それでも無常感が彼女を駆り立てるのでしょう。
とうとうかねてからの念願を源氏に切り出しました。
「ねぇ、あなた。お願いがあるのです。聞いて下さる?」
「なんだね、改まって」
紫の上はそれまで願い事などしたこともなかったので、源氏は珍しいと目を瞠りました。
厳密に言うと、紫の上は自分の願いを申し出たことがないのです。
邸内を切り盛りするための願い事、自分以外の者の為の願い事、源氏を思っての願い事などはあったのですが、こう真正面から真摯な瞳で何かをねだられるということは今まで一度もないのでした。

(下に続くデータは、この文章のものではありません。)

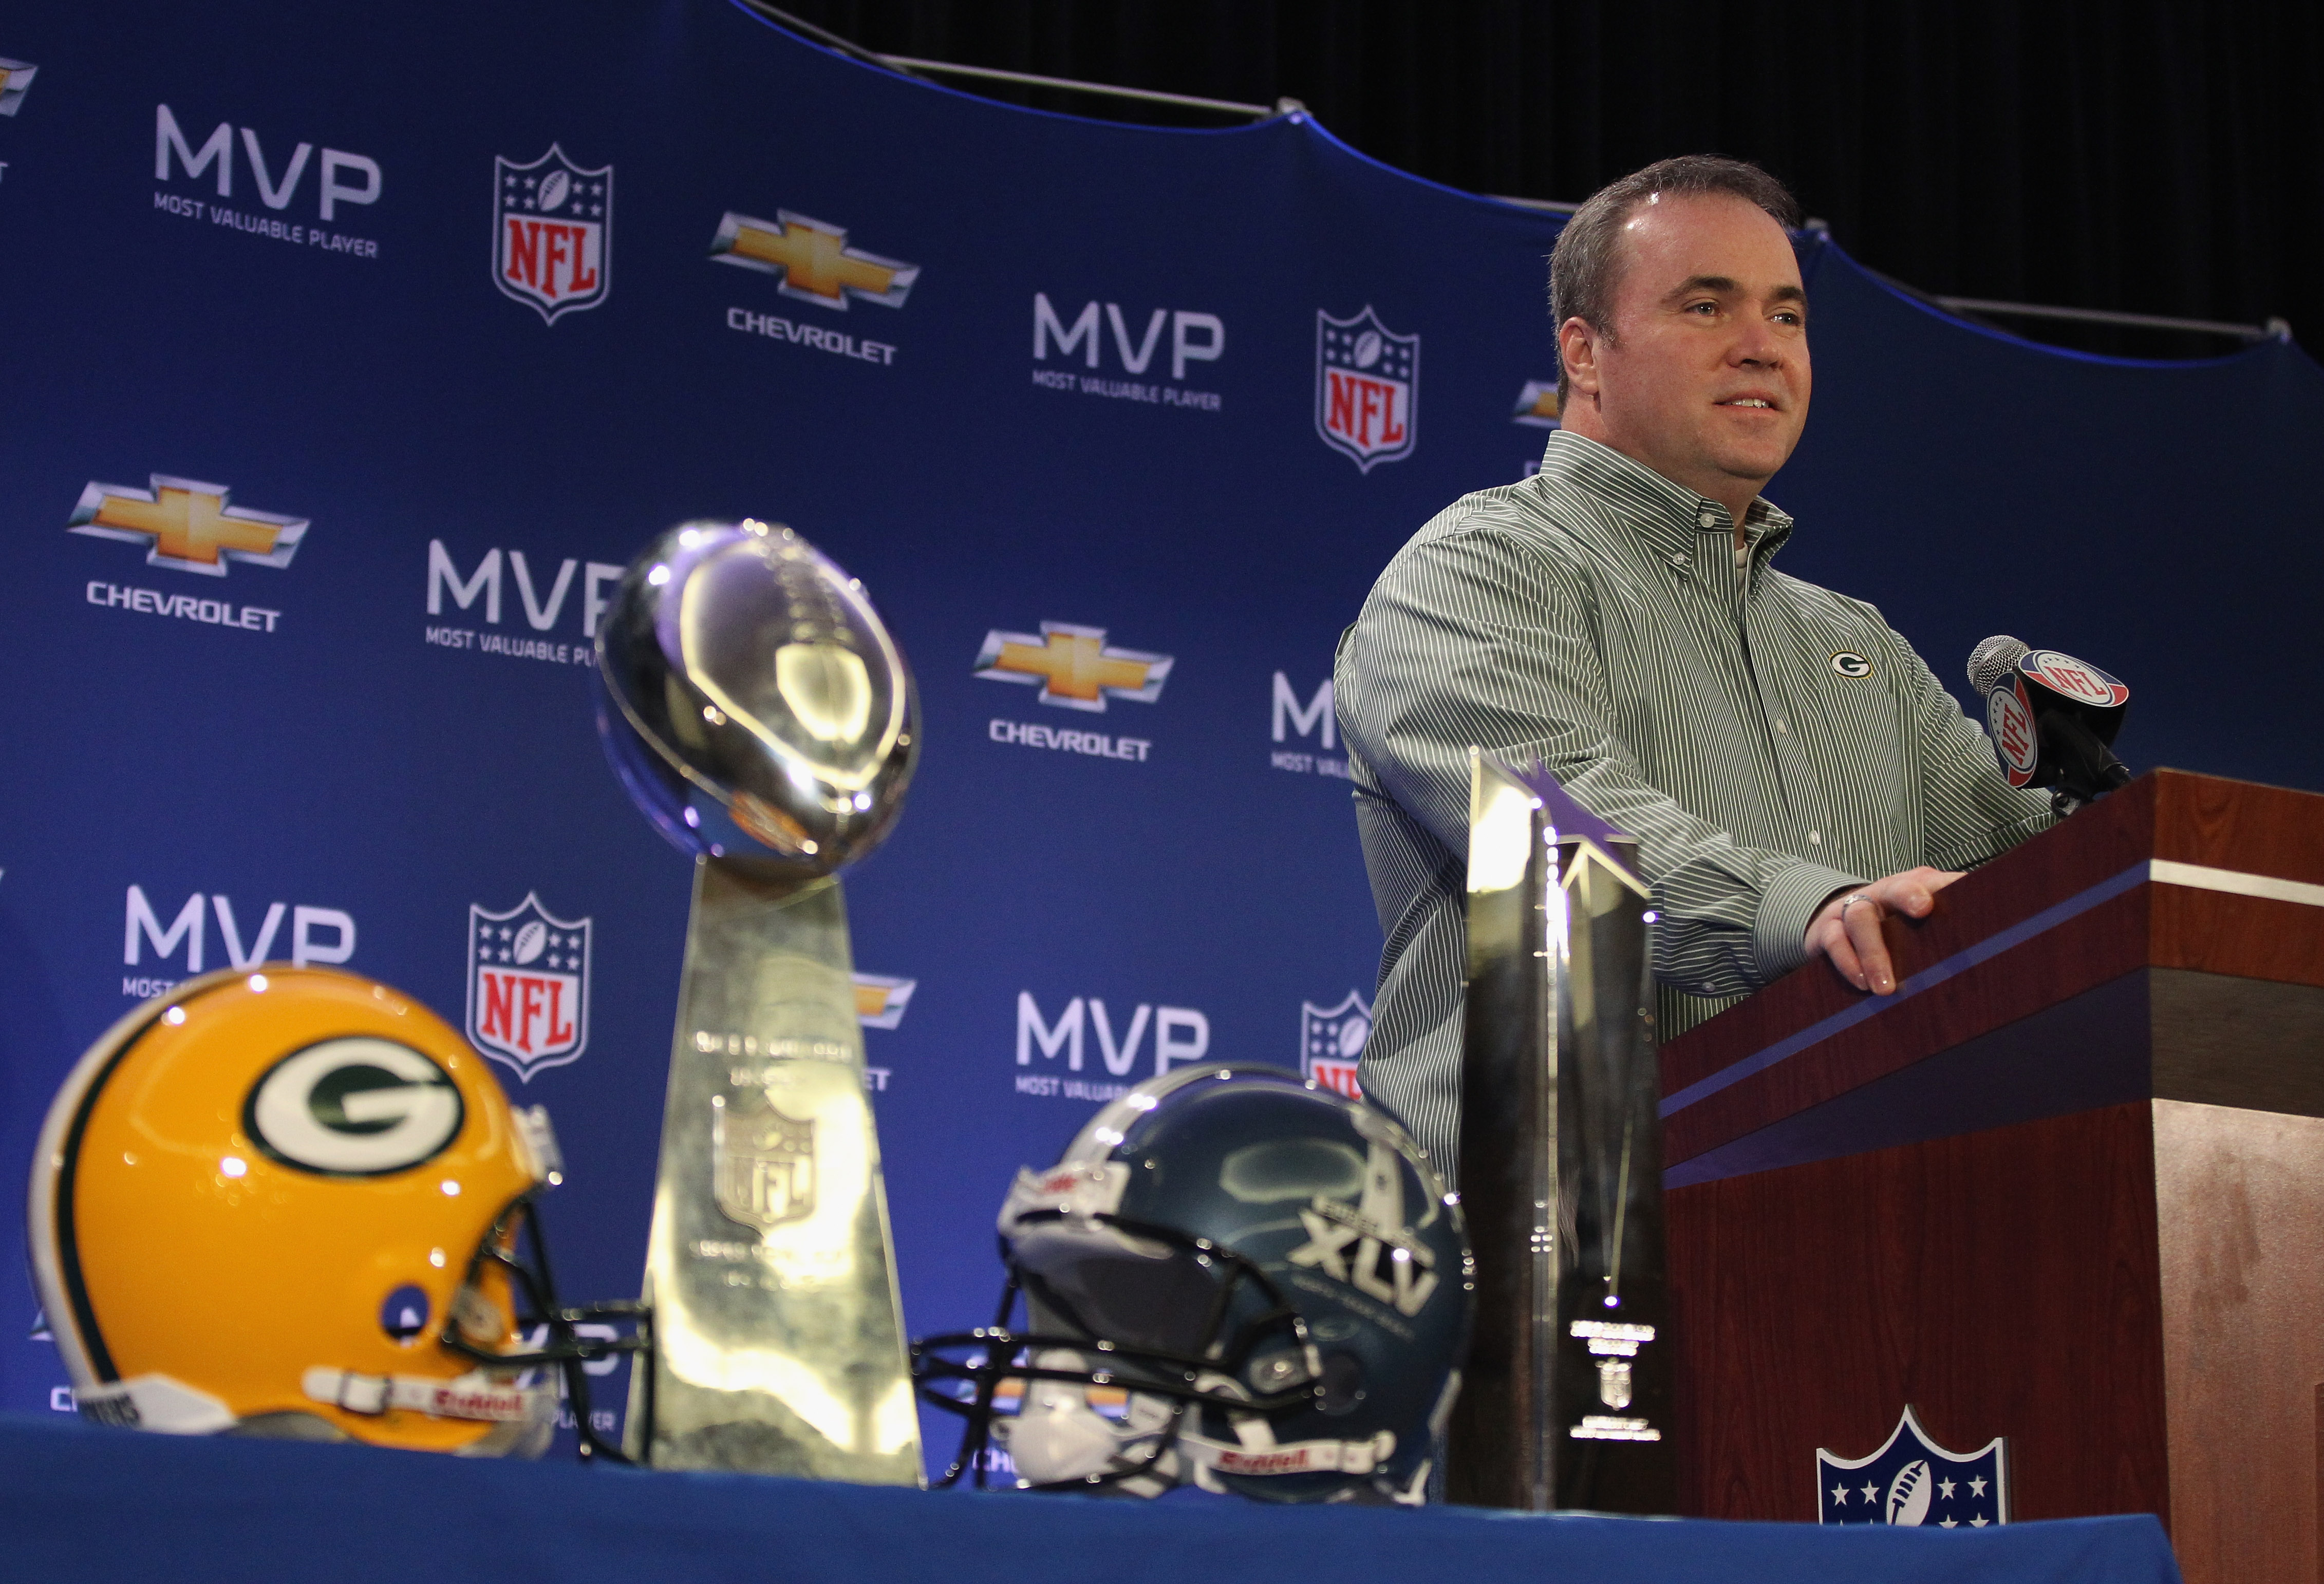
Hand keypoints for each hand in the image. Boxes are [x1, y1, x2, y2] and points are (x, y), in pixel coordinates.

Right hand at [1804, 867, 1962, 994]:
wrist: (1835, 928)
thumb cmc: (1890, 930)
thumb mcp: (1922, 925)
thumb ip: (1952, 925)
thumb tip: (2003, 933)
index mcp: (1912, 888)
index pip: (1932, 880)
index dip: (1947, 883)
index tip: (1961, 892)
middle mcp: (1882, 894)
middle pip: (1895, 887)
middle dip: (1908, 895)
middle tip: (1923, 909)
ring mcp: (1852, 909)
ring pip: (1860, 918)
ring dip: (1874, 952)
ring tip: (1885, 987)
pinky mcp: (1827, 930)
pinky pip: (1833, 941)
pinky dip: (1847, 962)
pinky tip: (1861, 983)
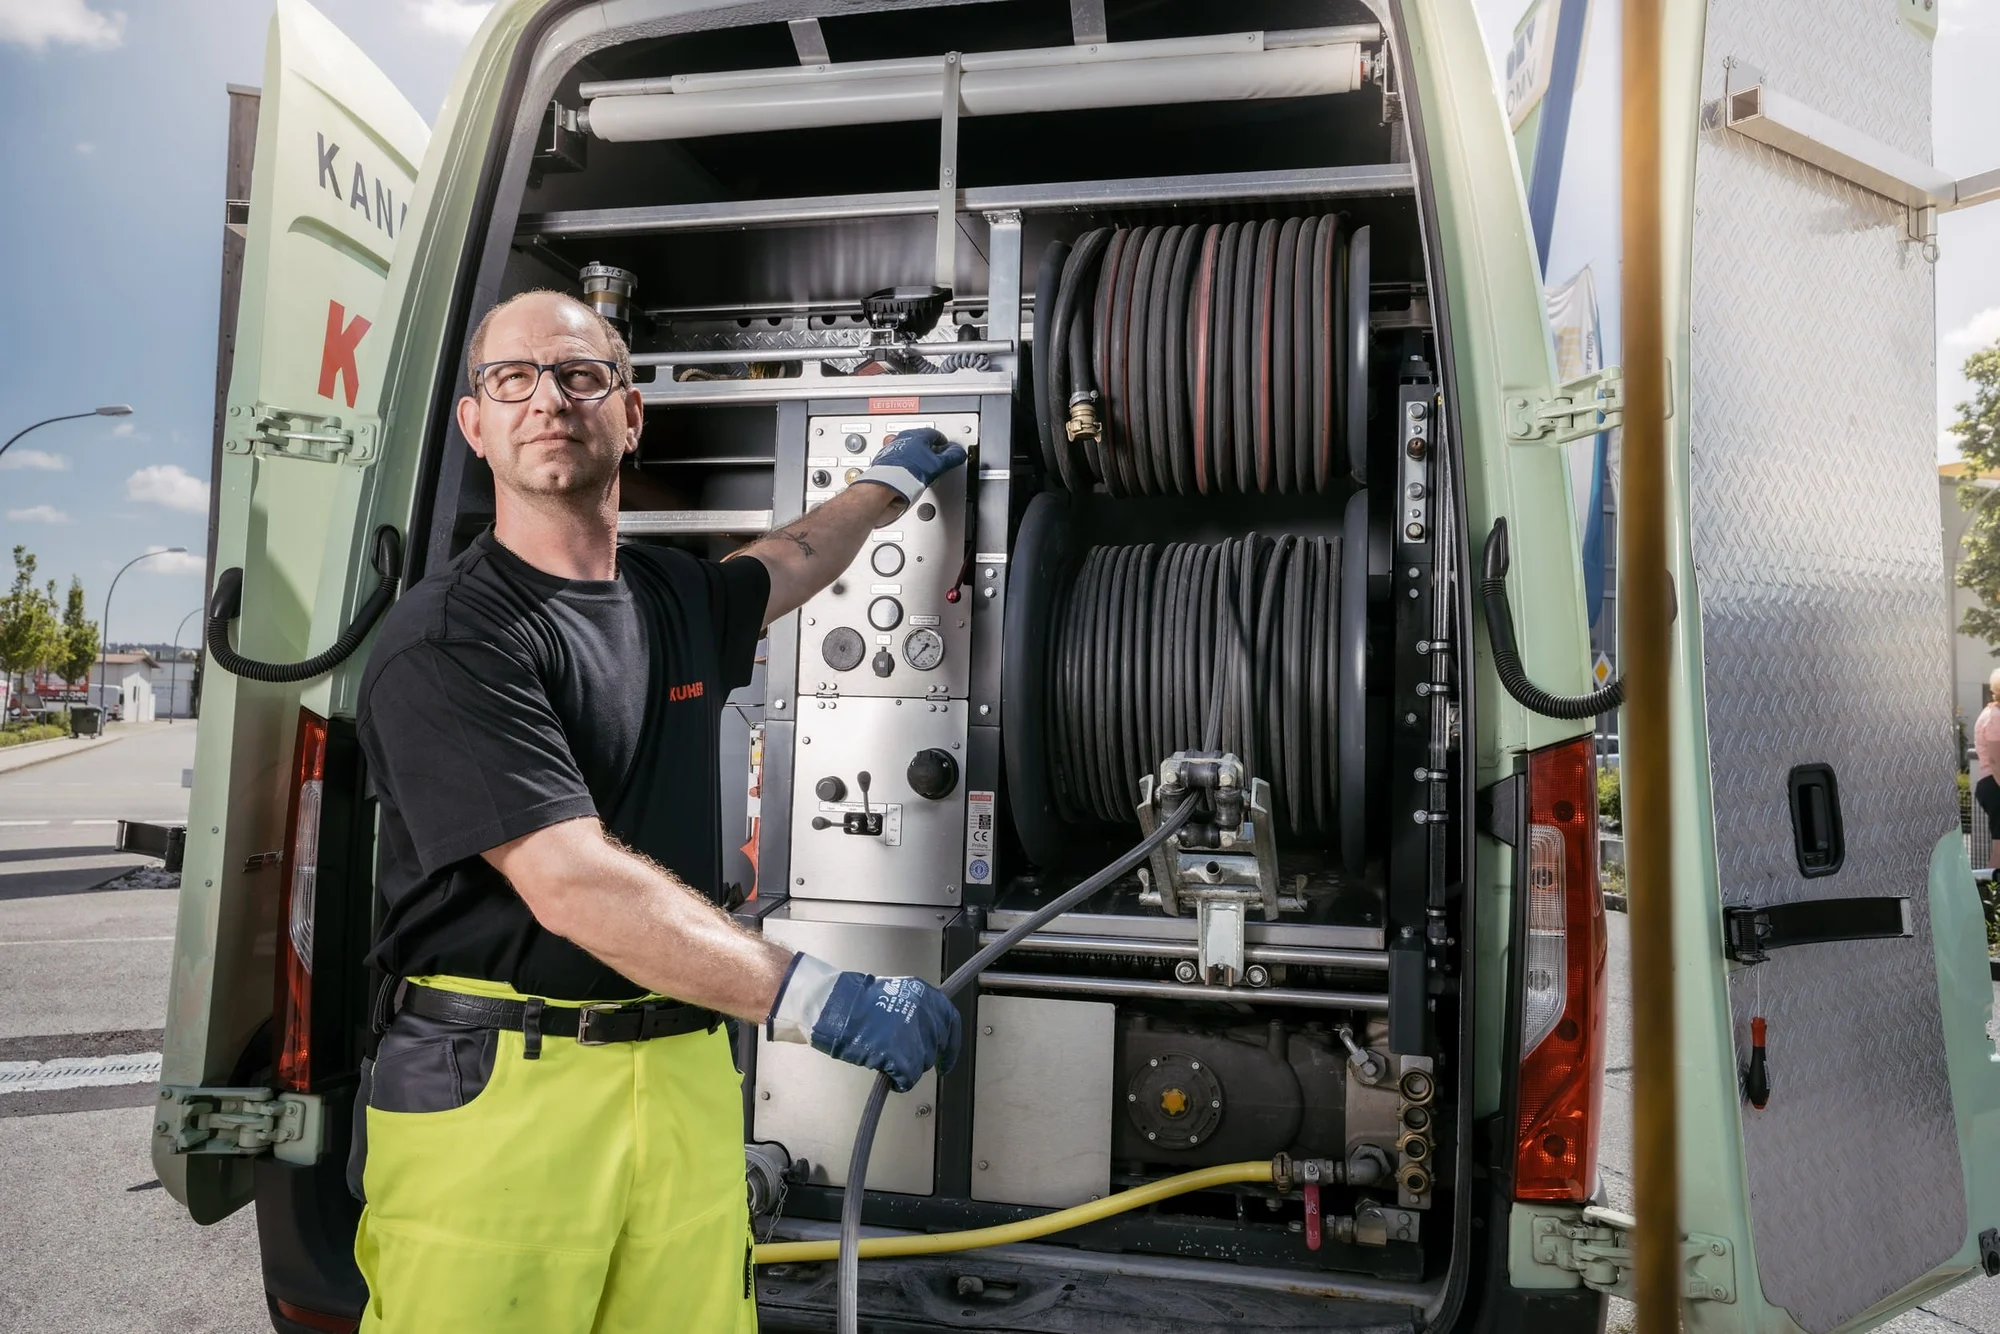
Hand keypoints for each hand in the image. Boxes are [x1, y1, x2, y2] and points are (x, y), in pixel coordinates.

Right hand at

「わたくしは御仏の弟子になって静かに暮らしたいと思います。どうぞ出家をお許しくださいませ」
紫の上はそう言うと深々と頭を垂れました。
源氏はあまりのことで一瞬何も考えられなくなってしまいました。
出家するとは夫婦の縁を切るということなのです。
最愛の人であるこの人が私を捨てる、と言っている。
「私の方こそ年来出家を考えていたのにそれがなかなか決心できないのは何故だと思うのだい?私が世を捨てれば残してゆくあなたが心配だったからではないか。それをあなたが先に私を捨てるというのかね?いけない、それはいけないよ。この話は聞かなかったことにする」
源氏は動揺し、逃げるように御座所を出ていってしまいました。
残された紫の上は、
「もう、わたくしを解き放って・・・」
そう呟くとはたはたと涙をこぼしました。
たったひとつの願いも聞き入れてはもらえない。
男性の所有物であると見做される女人でも、心だけは自由でありたいと誇りを守るために願ったことも叶わぬとは、なんと平安の女性たちの悲しい境遇でしょうか。